(Transcribed page contents)

Start of Block

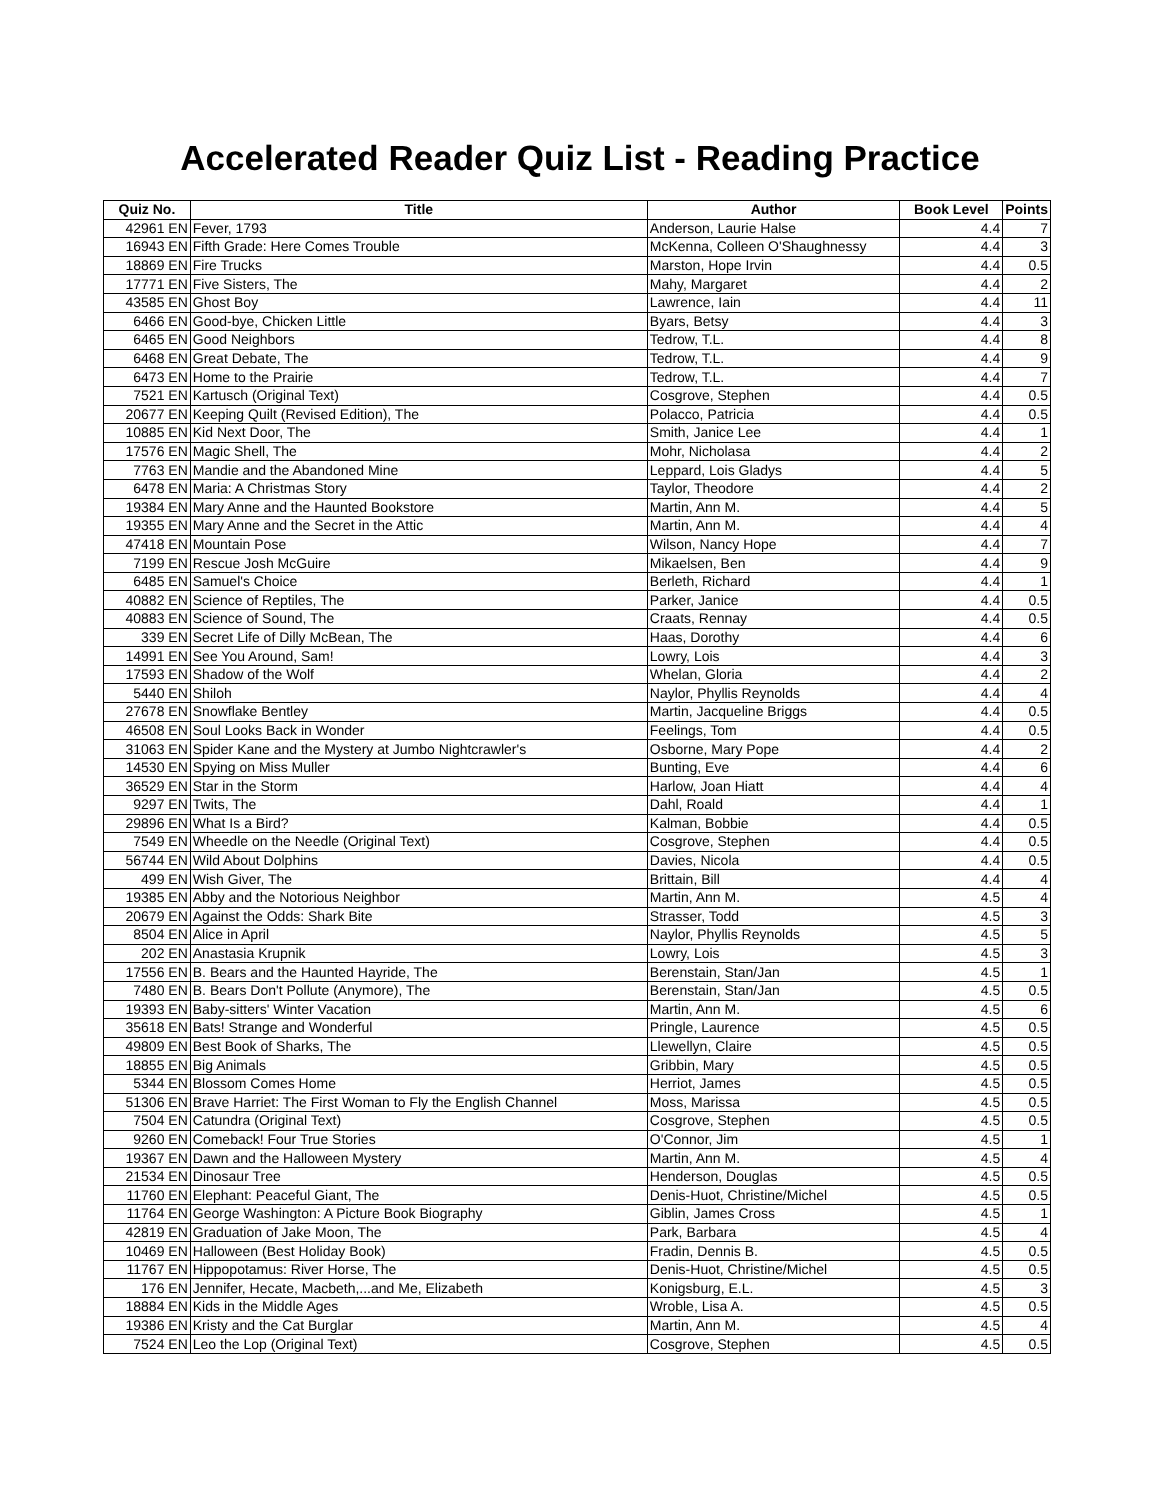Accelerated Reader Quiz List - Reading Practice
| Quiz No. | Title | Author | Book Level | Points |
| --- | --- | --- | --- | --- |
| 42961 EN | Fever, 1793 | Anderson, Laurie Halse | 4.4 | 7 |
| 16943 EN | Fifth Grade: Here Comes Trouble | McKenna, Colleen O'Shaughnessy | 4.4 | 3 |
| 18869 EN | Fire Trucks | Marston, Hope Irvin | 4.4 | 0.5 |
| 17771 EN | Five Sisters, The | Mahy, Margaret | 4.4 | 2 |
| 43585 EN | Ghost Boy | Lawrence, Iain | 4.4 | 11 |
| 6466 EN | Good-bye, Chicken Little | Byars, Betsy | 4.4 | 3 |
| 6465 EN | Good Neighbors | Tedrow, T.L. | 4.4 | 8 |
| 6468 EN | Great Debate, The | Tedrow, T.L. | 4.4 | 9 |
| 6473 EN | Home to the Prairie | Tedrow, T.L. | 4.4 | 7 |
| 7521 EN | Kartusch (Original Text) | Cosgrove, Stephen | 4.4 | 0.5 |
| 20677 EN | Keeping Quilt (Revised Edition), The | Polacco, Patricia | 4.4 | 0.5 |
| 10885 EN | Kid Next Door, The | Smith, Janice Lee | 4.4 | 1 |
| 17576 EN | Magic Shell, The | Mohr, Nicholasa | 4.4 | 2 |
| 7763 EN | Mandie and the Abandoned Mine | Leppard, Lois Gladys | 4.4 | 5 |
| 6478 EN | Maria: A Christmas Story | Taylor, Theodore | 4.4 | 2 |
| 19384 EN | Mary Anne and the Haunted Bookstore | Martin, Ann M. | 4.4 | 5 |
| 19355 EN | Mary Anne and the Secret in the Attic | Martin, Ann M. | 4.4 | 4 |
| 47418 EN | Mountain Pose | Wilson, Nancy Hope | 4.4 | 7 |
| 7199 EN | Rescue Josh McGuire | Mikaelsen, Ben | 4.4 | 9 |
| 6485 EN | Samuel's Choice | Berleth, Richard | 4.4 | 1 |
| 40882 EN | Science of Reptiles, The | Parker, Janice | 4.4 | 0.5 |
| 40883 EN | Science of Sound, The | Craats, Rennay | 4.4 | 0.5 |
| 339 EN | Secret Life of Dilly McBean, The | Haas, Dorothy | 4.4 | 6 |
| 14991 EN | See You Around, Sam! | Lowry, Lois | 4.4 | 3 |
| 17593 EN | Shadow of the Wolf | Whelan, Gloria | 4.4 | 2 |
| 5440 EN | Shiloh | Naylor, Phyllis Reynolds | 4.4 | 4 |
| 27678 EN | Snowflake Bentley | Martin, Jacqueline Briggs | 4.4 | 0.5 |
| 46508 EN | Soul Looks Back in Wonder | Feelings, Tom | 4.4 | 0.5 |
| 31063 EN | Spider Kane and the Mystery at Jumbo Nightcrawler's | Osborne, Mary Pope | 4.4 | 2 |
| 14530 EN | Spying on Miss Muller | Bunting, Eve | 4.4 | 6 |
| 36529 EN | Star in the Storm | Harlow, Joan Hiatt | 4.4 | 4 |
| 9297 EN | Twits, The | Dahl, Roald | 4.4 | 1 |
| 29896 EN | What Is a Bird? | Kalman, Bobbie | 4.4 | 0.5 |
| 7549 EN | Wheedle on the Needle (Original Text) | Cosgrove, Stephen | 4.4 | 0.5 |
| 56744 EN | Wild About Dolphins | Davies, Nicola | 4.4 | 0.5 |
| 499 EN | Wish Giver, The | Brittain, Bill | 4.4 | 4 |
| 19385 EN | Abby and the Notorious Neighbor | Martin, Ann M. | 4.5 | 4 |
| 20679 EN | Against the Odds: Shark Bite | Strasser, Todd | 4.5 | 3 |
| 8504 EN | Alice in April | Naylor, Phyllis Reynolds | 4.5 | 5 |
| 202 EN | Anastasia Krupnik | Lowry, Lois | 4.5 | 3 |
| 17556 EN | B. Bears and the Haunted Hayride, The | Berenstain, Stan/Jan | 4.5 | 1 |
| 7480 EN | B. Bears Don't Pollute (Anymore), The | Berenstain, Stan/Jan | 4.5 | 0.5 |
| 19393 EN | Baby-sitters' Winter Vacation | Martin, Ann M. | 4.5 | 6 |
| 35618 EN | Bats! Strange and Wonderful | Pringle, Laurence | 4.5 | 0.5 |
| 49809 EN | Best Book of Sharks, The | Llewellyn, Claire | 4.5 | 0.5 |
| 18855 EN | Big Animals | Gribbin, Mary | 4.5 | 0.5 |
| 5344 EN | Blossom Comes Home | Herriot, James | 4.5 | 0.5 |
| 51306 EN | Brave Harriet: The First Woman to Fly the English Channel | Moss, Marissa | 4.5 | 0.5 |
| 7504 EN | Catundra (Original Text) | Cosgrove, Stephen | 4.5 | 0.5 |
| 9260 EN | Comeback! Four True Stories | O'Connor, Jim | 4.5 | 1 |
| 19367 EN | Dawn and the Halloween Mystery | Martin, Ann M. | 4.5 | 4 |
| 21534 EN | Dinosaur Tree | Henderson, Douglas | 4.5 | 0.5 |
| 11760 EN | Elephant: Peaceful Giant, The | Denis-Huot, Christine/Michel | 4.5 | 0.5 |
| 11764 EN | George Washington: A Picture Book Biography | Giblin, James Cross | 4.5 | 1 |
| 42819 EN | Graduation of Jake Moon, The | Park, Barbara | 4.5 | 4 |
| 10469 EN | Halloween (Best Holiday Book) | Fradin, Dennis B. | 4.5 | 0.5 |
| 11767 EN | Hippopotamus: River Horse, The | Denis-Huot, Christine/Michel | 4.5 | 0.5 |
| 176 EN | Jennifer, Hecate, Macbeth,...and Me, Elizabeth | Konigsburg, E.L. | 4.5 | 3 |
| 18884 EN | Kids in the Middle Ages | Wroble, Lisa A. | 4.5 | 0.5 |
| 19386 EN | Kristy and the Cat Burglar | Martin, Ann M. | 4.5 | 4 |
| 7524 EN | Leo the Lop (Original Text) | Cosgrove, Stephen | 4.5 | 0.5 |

End of Block
Start of Block

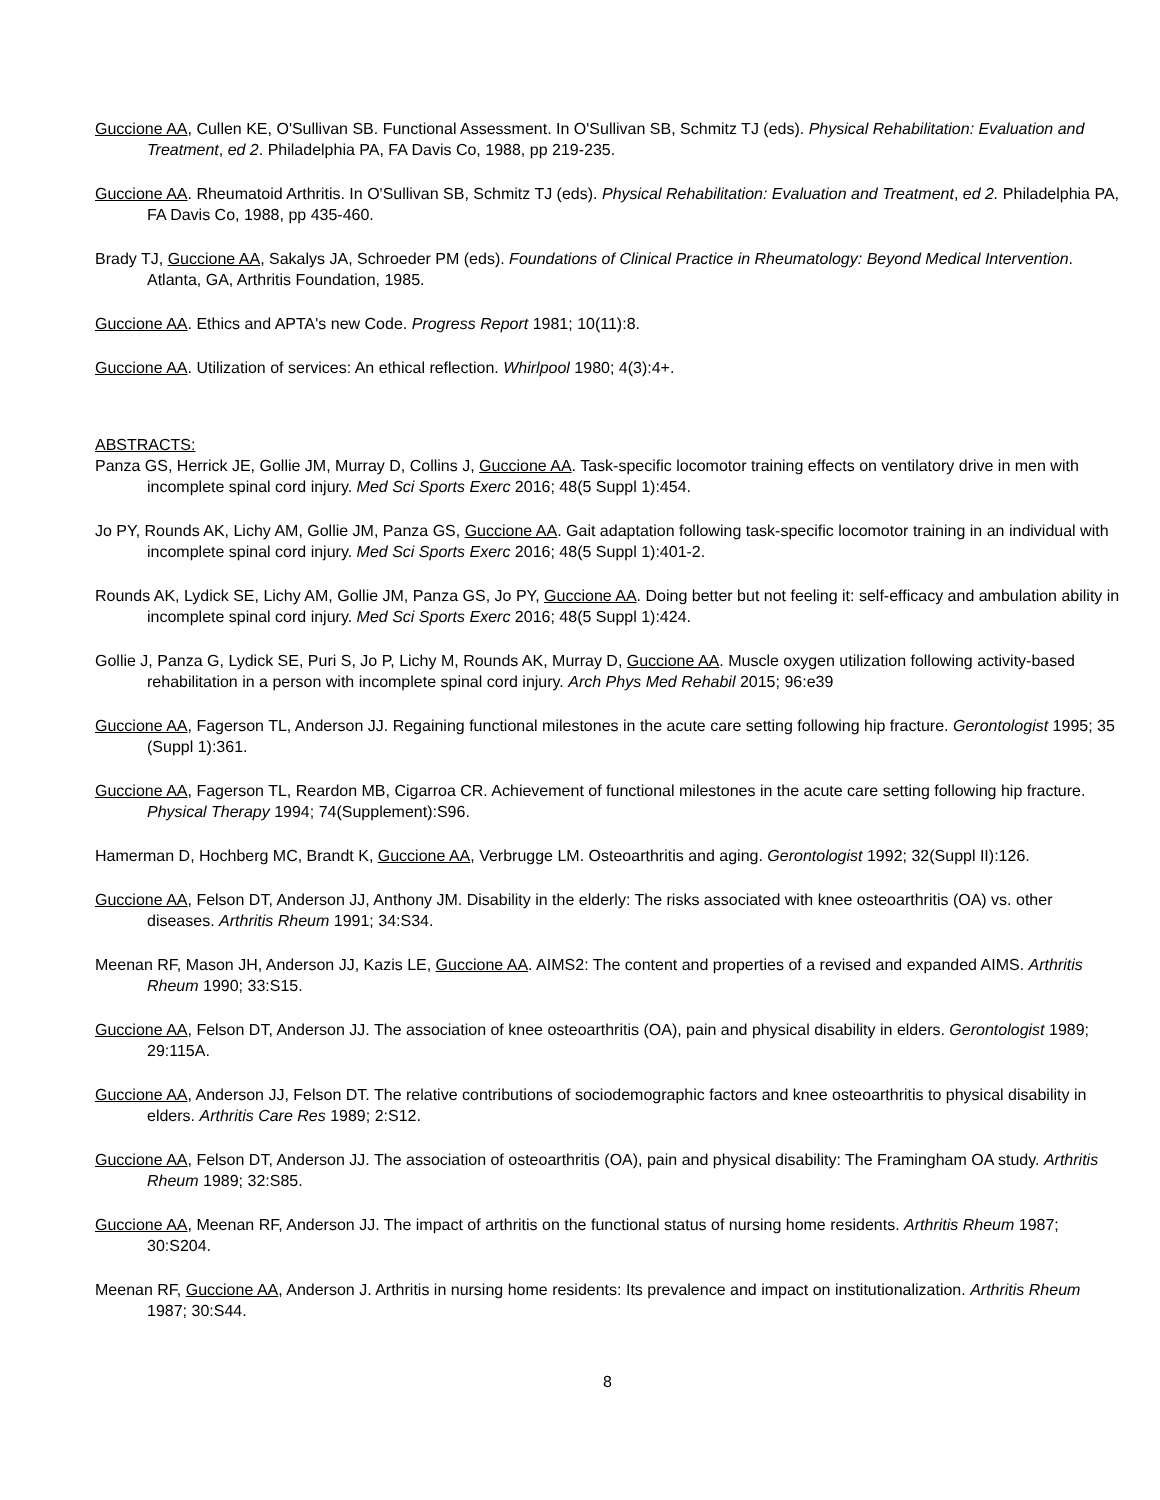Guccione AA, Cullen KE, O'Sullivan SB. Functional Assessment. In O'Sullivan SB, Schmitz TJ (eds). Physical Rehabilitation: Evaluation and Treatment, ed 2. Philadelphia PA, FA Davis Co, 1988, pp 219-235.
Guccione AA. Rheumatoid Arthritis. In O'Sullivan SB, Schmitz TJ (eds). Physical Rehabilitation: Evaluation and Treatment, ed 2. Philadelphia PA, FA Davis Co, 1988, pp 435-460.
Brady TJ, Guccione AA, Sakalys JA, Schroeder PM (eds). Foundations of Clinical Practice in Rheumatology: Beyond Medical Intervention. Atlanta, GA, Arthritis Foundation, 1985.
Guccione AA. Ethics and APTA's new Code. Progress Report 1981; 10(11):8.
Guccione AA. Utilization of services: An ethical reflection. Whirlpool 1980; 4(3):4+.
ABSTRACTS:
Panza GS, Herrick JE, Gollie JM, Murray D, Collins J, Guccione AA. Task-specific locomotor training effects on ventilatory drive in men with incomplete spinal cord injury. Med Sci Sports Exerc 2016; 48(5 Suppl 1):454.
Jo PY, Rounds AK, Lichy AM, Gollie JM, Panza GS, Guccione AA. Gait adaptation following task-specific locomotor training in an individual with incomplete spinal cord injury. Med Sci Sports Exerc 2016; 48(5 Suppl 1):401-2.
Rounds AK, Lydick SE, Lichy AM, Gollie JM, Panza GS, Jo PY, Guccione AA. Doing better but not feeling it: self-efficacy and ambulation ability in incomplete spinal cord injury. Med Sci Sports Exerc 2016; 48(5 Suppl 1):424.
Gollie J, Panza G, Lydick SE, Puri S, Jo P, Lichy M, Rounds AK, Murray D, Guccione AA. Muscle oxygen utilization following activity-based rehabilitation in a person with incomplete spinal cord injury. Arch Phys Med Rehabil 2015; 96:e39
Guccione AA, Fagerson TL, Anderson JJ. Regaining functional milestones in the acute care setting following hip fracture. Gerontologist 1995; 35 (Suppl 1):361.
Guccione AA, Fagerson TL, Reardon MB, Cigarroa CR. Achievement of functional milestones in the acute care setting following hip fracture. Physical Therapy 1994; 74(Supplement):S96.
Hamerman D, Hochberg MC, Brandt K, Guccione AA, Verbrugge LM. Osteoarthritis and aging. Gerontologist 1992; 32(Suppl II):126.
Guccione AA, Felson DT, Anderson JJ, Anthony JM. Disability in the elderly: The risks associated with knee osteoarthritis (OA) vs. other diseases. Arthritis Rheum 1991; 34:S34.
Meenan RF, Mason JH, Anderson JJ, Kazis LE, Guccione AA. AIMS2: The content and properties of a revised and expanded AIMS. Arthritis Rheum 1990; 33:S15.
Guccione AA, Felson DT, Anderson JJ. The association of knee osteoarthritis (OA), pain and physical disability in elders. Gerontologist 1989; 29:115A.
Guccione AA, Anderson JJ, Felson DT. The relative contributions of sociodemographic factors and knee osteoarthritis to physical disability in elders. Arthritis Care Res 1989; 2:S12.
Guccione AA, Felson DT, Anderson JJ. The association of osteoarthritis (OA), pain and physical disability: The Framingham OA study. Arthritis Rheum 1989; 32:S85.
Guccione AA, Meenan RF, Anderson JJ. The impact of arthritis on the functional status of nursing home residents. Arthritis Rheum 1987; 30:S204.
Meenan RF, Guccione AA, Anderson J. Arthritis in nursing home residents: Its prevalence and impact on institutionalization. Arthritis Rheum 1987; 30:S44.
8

End of Block
Start of Block

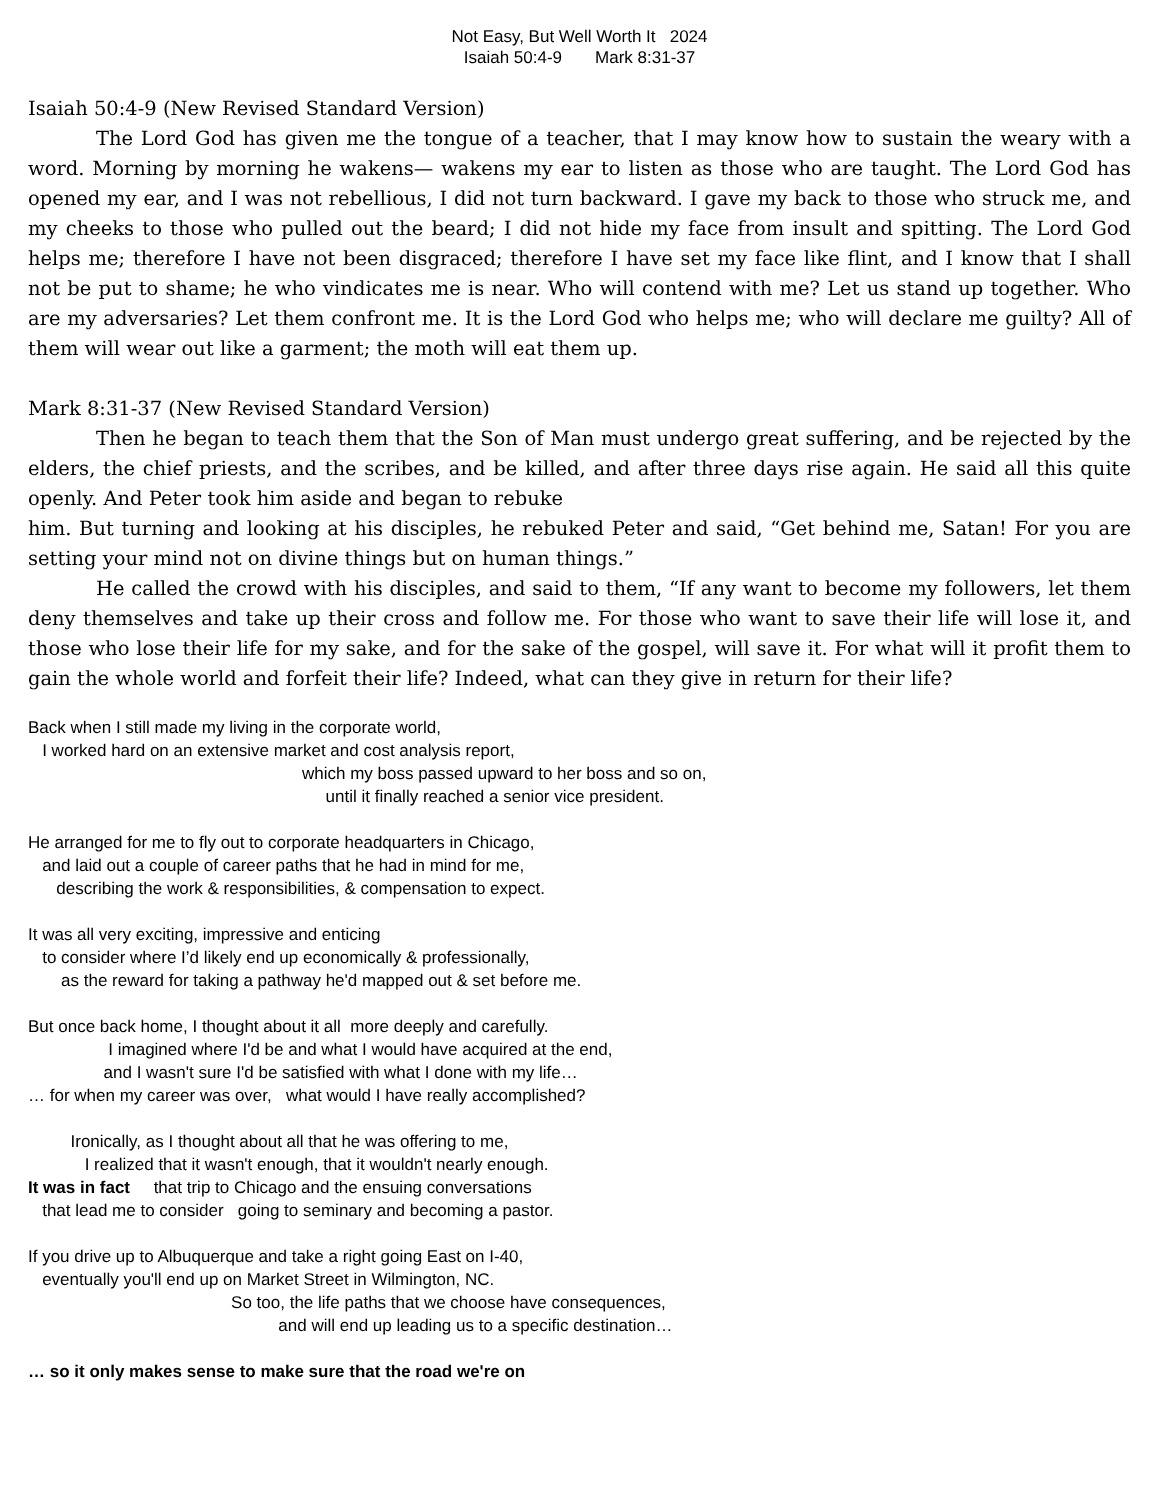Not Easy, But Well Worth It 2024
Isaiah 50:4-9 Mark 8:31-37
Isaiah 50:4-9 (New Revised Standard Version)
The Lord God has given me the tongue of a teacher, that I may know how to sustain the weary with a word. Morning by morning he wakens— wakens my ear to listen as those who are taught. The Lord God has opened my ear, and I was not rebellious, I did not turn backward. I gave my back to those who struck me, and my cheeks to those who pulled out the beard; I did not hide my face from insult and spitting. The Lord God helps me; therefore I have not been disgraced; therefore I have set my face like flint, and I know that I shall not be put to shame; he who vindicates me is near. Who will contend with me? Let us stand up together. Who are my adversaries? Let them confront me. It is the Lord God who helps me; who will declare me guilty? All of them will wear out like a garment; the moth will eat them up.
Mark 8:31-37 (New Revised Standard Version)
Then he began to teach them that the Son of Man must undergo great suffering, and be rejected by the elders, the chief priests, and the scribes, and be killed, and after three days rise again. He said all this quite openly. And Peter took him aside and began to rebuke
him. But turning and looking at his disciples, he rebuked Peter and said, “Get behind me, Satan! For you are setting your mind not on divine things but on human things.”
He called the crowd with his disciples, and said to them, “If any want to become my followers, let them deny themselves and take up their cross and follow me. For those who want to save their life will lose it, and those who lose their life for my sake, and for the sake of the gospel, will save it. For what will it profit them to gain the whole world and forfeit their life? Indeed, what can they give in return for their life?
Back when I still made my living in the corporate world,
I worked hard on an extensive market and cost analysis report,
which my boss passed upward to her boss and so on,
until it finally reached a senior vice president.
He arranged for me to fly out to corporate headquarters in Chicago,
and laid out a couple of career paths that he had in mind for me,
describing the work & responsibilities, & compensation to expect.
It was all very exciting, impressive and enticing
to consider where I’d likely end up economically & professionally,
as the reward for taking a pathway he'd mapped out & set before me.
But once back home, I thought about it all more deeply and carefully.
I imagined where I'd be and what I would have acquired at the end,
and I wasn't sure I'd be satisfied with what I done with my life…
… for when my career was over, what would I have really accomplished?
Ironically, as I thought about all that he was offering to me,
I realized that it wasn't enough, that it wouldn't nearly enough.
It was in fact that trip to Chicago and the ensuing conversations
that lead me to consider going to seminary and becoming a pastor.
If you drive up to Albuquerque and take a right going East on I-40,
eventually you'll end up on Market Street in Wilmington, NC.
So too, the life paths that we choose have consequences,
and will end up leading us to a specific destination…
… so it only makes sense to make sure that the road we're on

End of Block

◆ **Work instruction**:
When you reach the line holding "Lois | 4.5 | 3 |" in the records above, begin reproducing exactly, stop after the line holding "Claire | 4.5 | 0.5 |", and output nothing else.

◆ **Response below**:
| 202 EN | Anastasia Krupnik | Lowry, Lois | 4.5 | 3 |
| 17556 EN | B. Bears and the Haunted Hayride, The | Berenstain, Stan/Jan | 4.5 | 1 |
| 7480 EN | B. Bears Don't Pollute (Anymore), The | Berenstain, Stan/Jan | 4.5 | 0.5 |
| 19393 EN | Baby-sitters' Winter Vacation | Martin, Ann M. | 4.5 | 6 |
| 35618 EN | Bats! Strange and Wonderful | Pringle, Laurence | 4.5 | 0.5 |
| 49809 EN | Best Book of Sharks, The | Llewellyn, Claire | 4.5 | 0.5 |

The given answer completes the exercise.